Extracted data entries:
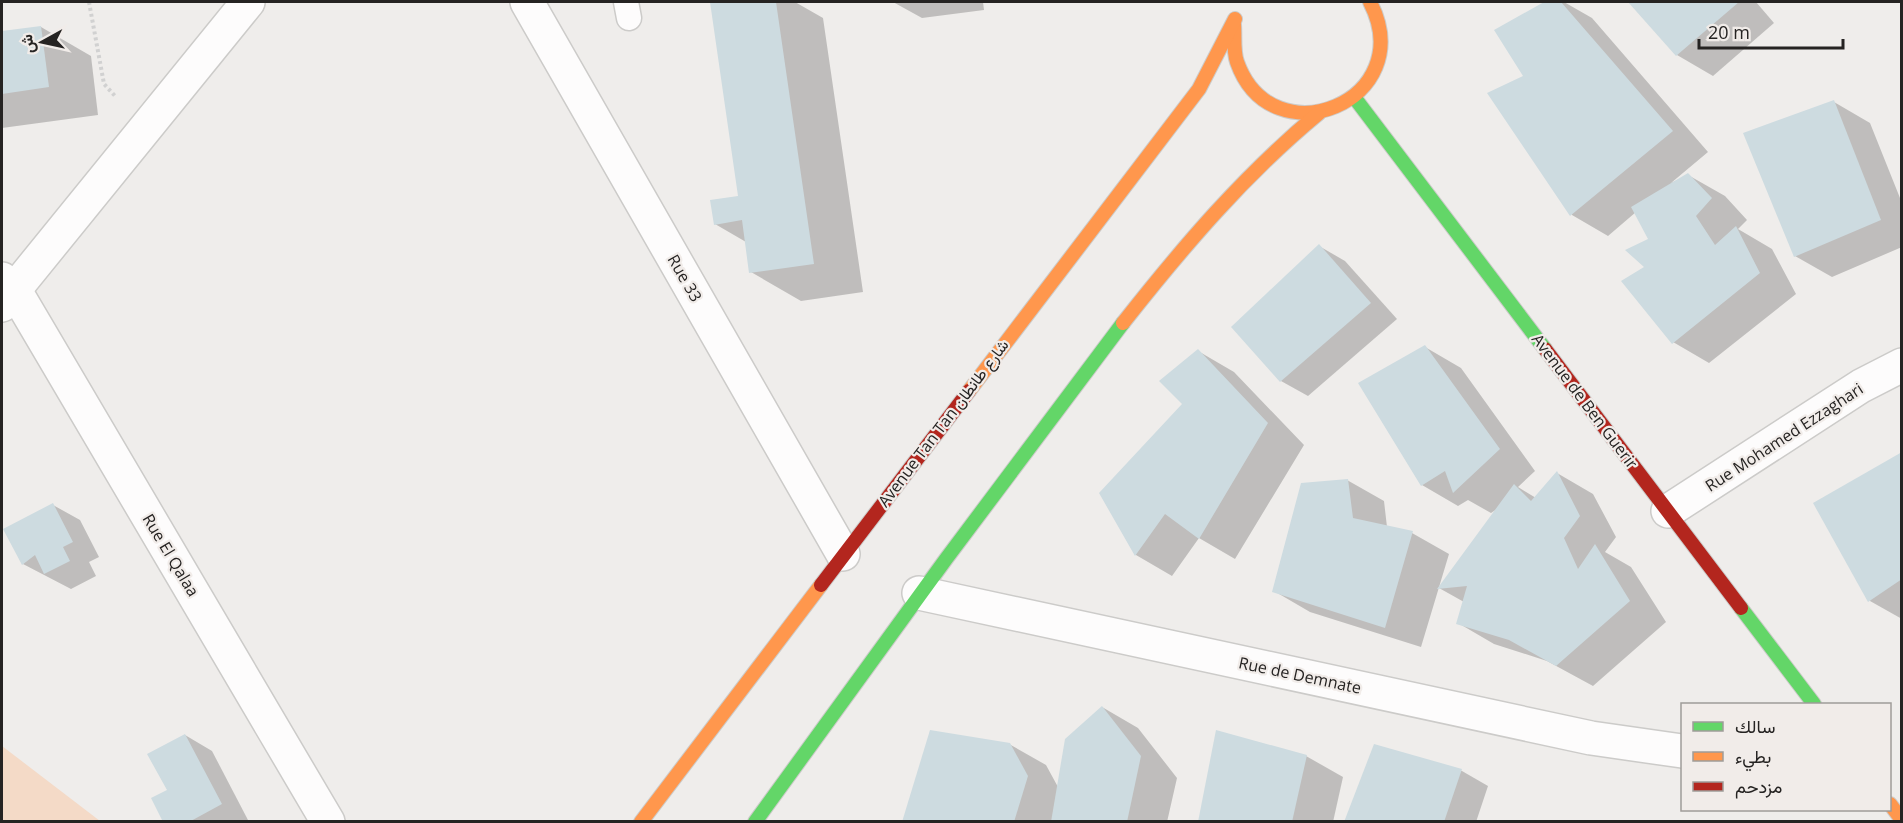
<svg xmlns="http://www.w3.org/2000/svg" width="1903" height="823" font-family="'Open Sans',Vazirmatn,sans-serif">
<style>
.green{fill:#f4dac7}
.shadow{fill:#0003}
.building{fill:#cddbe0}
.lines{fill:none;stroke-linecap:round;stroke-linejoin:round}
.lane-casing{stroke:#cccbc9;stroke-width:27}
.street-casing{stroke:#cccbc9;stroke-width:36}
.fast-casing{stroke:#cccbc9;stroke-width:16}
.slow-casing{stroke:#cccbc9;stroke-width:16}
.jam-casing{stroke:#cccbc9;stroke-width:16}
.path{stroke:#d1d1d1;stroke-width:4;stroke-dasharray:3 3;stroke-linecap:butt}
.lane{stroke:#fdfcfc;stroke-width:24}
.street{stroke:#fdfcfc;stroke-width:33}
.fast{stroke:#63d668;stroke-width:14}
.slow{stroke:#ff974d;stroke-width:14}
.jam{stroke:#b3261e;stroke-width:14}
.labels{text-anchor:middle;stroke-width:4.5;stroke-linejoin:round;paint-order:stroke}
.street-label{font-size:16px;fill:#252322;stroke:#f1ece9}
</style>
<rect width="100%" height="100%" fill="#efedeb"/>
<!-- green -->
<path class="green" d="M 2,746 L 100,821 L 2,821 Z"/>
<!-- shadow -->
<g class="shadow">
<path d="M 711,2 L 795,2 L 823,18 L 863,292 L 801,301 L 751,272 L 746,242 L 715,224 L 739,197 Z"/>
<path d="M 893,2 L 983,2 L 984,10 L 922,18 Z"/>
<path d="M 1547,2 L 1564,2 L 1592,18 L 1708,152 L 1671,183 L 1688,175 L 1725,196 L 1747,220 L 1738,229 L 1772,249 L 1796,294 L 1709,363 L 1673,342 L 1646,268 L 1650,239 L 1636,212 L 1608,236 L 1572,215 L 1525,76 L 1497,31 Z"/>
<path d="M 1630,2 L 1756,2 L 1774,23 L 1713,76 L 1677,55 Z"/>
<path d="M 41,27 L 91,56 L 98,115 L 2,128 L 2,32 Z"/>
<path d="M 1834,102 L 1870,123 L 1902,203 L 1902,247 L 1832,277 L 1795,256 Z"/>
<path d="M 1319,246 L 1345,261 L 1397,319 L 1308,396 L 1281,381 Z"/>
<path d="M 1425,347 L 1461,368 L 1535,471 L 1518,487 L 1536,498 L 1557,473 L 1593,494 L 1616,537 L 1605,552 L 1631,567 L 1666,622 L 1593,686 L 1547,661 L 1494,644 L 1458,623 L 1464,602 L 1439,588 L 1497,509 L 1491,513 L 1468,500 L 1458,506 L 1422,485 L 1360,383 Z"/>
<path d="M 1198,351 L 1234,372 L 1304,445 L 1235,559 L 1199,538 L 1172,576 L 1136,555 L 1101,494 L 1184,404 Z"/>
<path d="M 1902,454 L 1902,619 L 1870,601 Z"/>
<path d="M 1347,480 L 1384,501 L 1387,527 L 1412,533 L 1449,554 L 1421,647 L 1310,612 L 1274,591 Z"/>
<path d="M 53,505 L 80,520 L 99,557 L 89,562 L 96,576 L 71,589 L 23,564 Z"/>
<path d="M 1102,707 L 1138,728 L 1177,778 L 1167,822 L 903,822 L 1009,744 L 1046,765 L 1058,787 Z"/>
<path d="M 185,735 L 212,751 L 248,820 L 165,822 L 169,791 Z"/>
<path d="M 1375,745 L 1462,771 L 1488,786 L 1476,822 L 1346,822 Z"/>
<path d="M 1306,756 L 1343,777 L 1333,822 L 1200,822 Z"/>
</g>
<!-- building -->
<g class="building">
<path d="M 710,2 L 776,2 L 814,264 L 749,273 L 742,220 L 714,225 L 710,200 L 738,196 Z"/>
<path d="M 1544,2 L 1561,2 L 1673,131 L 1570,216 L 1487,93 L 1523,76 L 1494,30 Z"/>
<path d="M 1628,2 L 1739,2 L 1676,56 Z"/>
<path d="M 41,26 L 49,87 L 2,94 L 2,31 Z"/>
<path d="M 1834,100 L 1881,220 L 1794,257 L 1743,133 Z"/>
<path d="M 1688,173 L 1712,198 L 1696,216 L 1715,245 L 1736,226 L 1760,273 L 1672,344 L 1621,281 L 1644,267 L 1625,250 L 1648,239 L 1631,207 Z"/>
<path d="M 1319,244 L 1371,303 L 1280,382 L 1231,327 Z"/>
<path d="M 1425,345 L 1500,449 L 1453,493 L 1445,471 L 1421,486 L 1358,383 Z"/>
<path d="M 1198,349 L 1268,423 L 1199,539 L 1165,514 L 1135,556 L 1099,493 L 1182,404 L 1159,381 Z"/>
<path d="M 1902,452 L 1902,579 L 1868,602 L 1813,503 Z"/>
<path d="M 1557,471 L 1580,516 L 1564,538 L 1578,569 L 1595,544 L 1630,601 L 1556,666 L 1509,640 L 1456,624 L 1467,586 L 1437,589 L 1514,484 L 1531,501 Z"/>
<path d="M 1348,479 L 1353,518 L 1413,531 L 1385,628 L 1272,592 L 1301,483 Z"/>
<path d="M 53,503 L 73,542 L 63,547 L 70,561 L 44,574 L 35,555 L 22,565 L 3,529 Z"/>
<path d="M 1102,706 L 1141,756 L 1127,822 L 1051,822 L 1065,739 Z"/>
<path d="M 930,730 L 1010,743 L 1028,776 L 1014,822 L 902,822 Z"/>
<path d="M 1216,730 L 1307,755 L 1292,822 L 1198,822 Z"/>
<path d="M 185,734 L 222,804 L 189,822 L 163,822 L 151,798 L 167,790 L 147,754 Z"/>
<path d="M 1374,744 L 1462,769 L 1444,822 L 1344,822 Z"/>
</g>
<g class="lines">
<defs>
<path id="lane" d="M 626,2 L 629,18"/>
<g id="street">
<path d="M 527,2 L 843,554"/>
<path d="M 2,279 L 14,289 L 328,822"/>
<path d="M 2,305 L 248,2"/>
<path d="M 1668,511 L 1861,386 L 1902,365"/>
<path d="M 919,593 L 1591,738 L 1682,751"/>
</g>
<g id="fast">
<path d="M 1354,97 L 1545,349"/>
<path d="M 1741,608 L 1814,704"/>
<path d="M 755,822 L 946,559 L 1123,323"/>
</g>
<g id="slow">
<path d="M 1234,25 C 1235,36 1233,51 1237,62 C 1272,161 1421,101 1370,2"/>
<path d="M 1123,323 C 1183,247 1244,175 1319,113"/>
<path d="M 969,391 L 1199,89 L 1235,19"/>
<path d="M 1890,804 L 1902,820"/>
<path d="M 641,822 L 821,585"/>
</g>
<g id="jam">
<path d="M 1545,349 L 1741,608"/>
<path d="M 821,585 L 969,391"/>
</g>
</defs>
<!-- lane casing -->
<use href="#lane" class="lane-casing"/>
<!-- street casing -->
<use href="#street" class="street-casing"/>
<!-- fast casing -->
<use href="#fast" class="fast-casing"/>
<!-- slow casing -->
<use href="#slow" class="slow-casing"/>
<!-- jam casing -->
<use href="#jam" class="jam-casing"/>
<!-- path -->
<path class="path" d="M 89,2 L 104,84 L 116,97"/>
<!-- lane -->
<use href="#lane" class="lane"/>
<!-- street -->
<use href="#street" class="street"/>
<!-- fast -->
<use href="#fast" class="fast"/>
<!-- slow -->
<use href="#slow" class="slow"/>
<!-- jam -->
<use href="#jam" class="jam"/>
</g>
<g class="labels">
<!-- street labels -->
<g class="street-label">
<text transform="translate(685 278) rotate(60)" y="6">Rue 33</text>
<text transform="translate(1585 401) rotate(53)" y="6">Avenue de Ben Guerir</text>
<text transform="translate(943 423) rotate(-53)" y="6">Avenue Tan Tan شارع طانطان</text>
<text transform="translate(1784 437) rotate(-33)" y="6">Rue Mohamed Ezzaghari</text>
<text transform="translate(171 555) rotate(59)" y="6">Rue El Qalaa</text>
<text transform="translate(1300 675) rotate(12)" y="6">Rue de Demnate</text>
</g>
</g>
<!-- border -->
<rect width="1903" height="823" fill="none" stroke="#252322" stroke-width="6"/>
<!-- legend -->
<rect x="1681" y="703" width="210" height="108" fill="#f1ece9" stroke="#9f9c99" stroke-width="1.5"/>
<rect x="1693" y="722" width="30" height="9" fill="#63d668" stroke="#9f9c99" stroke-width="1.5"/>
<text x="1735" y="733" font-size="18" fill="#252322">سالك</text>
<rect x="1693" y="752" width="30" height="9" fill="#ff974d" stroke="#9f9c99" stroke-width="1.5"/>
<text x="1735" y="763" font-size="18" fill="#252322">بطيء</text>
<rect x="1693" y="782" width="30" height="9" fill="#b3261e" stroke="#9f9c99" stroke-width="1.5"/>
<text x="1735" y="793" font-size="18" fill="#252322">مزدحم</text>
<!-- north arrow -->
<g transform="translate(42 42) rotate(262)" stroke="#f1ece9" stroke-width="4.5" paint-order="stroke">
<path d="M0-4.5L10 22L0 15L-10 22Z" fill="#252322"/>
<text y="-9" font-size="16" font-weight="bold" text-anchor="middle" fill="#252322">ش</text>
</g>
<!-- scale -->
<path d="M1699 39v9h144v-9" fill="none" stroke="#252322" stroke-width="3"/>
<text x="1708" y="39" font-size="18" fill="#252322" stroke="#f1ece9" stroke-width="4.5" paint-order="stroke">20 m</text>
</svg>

--

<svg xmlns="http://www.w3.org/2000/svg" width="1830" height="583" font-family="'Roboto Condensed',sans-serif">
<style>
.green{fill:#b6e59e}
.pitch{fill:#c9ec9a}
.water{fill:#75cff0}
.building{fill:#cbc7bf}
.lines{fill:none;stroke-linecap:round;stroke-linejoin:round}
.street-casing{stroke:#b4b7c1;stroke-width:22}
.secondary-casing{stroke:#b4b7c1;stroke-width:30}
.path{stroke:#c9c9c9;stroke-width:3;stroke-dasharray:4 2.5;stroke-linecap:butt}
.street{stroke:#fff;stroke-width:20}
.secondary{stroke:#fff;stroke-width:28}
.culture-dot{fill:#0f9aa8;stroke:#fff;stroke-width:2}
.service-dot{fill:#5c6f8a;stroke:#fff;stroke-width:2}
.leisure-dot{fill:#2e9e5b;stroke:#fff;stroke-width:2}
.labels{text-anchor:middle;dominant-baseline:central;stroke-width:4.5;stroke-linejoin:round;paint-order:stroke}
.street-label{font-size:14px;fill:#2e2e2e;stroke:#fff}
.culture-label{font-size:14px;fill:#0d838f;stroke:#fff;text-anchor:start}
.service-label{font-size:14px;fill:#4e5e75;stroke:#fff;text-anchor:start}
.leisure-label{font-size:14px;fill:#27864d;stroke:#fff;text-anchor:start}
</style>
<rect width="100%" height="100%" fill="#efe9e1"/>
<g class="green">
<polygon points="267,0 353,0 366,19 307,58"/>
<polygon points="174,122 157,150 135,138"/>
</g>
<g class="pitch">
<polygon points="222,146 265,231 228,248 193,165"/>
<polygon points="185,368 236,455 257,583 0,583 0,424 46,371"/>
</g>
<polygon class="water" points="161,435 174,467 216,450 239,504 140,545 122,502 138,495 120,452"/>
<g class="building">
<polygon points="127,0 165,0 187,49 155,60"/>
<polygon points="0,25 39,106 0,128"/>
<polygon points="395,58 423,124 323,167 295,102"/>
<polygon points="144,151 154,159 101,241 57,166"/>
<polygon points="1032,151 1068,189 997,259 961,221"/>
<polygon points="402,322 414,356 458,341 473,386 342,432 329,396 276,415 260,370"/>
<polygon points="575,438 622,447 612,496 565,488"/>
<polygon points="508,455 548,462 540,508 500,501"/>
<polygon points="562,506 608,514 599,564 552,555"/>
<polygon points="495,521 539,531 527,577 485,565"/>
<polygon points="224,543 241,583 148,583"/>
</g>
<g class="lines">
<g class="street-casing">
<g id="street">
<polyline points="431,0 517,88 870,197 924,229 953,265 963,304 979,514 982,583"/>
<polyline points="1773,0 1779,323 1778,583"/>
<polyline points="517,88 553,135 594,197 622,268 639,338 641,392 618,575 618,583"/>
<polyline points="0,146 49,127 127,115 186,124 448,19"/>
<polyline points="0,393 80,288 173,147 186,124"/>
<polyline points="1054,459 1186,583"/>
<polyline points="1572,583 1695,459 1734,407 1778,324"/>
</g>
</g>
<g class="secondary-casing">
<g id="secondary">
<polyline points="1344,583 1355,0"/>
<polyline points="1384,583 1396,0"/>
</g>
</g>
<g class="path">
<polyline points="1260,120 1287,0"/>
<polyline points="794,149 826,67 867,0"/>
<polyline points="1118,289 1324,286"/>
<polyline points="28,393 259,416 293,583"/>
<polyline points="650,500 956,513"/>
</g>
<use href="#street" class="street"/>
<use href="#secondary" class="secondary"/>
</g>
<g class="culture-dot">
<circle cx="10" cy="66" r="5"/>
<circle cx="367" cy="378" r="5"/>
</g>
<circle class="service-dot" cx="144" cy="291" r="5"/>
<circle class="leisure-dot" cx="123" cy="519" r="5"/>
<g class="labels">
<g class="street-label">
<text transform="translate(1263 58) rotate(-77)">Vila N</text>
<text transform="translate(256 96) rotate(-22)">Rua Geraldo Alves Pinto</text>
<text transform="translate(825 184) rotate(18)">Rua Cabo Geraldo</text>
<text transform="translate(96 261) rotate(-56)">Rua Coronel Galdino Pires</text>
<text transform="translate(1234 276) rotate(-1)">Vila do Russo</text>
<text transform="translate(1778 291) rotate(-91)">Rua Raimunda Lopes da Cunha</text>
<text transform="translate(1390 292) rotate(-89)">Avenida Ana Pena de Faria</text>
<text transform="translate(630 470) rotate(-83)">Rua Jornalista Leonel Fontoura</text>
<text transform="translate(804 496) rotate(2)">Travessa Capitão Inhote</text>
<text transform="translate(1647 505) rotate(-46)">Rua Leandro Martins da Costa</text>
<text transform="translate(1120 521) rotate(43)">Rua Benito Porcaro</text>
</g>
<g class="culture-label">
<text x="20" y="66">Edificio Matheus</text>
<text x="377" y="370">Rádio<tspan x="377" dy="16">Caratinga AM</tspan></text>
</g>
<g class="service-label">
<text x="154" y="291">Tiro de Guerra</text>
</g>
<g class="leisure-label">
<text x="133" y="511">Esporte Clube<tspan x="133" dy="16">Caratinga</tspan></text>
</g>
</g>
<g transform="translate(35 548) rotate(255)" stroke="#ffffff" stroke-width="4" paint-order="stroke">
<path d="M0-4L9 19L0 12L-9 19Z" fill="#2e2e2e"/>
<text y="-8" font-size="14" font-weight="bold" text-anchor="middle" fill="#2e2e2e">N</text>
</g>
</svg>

REQUIRED WORK => Please go through the entries and show every line with the word "bold".

PROBLEM SOLUTION =>
<text y="-9" font-size="16" font-weight="bold" text-anchor="middle" fill="#252322">ش</text>
<text y="-8" font-size="14" font-weight="bold" text-anchor="middle" fill="#2e2e2e">N</text>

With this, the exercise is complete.